(WHAT IS BEING ASKED):
Check each line of the entries. Copy the ones that contain the string "Appennini".

---*---

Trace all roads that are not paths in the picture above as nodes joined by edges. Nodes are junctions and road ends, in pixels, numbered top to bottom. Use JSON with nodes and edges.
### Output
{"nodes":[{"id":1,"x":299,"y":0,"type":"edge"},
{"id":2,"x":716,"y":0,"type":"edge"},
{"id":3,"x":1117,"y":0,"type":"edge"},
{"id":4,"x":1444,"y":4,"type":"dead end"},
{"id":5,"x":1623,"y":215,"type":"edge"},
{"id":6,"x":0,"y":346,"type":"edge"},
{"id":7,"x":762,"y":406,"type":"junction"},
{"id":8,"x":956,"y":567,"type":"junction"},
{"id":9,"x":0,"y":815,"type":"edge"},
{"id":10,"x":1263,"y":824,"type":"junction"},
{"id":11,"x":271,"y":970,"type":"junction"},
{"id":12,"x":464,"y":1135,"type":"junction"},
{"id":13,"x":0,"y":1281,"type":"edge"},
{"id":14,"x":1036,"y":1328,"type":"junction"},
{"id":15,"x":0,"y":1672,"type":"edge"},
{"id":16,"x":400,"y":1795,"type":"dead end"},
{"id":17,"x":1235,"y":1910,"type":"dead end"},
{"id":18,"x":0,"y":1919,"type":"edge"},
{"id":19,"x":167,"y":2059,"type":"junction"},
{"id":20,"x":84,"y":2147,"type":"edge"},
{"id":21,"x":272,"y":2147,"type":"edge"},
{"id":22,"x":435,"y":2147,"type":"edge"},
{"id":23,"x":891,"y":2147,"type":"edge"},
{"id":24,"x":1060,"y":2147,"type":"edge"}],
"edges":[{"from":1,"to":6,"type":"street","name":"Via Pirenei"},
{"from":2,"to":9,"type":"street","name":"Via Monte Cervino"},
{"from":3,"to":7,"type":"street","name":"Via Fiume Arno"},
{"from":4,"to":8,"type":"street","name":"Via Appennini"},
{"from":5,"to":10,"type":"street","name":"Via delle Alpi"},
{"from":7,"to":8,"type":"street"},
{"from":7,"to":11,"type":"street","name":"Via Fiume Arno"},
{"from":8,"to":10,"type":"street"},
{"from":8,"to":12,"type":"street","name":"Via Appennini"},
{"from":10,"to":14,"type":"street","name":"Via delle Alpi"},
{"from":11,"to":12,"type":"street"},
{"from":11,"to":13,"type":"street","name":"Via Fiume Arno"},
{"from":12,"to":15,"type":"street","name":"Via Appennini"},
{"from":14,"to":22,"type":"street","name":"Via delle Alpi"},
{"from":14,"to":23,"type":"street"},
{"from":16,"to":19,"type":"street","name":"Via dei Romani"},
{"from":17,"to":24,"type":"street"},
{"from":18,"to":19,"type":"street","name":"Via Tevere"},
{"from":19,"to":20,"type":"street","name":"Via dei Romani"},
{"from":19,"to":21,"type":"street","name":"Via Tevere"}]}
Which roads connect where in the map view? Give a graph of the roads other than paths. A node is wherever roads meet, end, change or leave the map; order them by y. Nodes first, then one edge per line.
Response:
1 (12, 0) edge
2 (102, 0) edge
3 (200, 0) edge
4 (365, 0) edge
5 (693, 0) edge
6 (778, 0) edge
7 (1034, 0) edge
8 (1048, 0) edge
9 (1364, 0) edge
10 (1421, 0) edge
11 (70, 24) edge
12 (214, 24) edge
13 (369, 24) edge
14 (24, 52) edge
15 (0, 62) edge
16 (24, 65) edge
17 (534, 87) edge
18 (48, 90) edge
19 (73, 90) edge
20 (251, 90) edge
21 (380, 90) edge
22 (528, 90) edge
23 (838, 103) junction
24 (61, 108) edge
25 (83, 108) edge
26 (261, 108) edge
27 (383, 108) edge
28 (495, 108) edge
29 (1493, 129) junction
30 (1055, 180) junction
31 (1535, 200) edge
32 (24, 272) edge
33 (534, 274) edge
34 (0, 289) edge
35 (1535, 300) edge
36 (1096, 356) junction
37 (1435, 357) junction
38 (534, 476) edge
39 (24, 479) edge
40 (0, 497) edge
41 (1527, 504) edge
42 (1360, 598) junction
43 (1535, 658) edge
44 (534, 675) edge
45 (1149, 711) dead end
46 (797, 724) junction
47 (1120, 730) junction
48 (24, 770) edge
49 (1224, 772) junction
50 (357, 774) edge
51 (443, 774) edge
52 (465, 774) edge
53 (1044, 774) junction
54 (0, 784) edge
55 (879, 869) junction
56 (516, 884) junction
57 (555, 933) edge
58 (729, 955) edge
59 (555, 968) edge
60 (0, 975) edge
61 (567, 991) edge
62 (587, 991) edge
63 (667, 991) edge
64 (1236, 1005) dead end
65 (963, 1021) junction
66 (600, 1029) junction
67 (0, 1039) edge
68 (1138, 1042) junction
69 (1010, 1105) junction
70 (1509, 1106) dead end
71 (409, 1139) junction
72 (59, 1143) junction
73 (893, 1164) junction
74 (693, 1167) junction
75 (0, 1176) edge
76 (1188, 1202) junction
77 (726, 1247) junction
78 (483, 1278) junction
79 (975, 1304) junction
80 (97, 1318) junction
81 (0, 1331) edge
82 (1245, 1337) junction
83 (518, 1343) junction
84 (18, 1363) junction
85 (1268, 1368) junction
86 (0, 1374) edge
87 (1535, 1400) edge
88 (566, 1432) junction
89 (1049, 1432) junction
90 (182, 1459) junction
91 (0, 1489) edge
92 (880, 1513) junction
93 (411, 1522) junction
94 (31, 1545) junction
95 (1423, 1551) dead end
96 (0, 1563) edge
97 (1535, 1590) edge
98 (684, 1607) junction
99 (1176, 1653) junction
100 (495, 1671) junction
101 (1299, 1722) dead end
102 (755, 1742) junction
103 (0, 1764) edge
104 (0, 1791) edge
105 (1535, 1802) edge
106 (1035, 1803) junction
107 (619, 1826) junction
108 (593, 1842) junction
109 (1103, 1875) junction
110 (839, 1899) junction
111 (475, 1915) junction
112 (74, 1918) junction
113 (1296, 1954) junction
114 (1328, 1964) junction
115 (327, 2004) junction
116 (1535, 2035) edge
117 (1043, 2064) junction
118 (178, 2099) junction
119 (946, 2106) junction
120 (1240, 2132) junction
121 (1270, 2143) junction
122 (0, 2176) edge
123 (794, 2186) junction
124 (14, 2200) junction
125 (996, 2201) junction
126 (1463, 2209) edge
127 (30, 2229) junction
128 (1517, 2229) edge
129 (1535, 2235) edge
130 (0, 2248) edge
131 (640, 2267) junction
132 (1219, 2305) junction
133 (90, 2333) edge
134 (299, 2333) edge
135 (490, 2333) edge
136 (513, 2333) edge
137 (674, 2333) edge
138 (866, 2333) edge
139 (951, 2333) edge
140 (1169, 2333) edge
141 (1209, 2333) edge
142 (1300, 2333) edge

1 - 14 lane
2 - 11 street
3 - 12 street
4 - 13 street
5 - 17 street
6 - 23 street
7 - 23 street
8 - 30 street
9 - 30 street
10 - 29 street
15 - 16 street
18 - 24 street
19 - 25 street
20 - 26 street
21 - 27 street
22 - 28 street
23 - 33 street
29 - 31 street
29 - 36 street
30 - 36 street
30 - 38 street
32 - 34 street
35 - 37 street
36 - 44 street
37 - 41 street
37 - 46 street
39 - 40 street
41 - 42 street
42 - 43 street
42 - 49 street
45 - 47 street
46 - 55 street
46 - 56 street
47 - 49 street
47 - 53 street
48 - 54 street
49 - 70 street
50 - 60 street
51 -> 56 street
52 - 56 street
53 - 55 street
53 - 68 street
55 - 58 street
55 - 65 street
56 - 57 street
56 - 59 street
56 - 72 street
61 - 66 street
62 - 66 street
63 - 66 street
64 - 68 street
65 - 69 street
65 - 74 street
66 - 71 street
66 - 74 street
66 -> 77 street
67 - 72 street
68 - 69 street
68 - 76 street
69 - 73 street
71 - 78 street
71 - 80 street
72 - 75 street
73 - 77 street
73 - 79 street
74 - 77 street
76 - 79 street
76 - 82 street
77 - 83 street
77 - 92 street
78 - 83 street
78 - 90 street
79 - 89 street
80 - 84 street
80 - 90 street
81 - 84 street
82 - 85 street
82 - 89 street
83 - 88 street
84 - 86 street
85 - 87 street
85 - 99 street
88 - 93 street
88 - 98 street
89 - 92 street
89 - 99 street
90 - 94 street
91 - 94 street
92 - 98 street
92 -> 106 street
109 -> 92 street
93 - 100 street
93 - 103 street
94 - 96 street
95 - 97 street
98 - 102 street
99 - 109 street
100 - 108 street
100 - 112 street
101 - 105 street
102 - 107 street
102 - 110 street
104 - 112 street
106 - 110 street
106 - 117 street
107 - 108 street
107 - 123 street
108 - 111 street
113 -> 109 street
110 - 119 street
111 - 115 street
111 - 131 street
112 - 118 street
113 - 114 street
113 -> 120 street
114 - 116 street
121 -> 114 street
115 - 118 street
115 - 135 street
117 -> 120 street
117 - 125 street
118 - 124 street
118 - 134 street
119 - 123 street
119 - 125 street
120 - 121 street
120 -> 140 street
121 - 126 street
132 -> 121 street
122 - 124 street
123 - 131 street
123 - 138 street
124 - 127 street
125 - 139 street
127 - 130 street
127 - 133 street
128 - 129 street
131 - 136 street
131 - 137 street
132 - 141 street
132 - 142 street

---*---

(RESULT OF THIS EXERCISE):
{"from":4,"to":8,"type":"street","name":"Via Appennini"},
{"from":8,"to":12,"type":"street","name":"Via Appennini"},
{"from":12,"to":15,"type":"street","name":"Via Appennini"},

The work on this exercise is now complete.